[Problem to solve] Will you give the data below again with "locality" replaced by "collection site" and everything else unchanged, omitting the pictures?

[Dataset records]
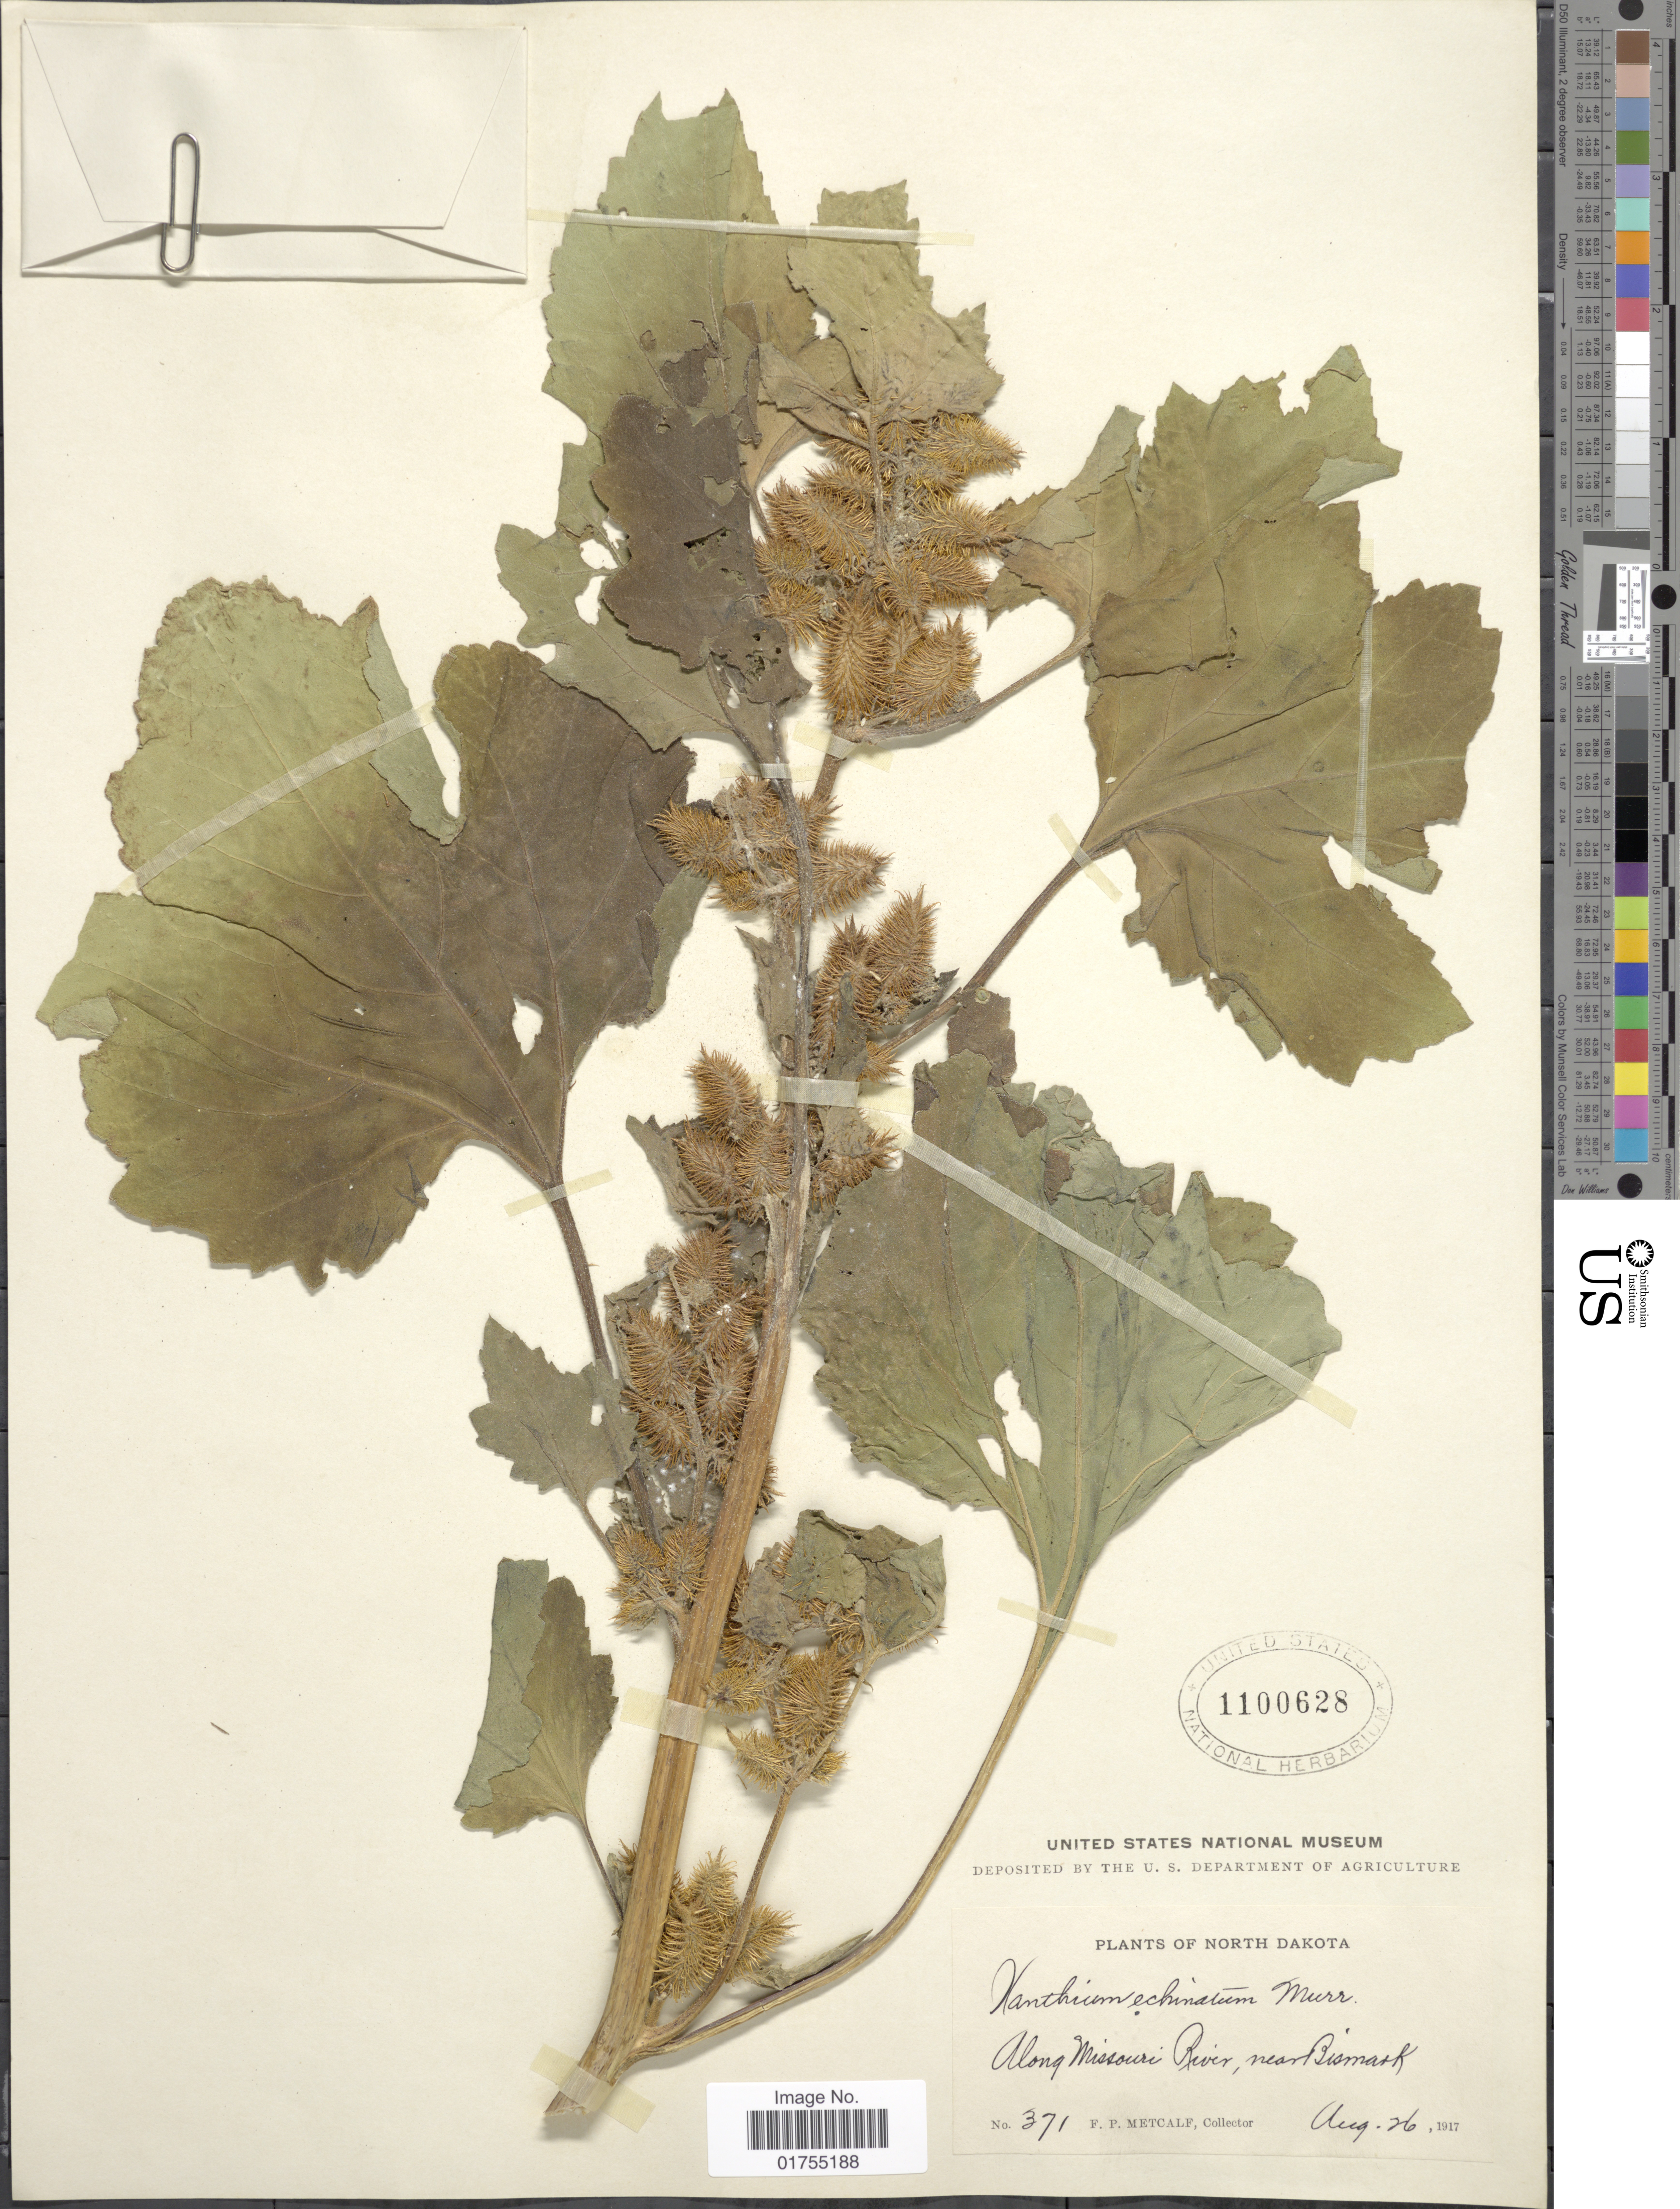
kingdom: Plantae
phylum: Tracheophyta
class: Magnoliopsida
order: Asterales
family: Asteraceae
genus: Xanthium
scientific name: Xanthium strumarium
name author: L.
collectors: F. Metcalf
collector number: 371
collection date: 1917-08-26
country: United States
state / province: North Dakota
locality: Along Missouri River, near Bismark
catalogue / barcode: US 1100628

[Answer in full]
kingdom: Plantae
phylum: Tracheophyta
class: Magnoliopsida
order: Asterales
family: Asteraceae
genus: Xanthium
scientific name: Xanthium strumarium
name author: L.
collectors: F. Metcalf
collector number: 371
collection date: 1917-08-26
country: United States
state / province: North Dakota
collection site: Along Missouri River, near Bismark
catalogue / barcode: US 1100628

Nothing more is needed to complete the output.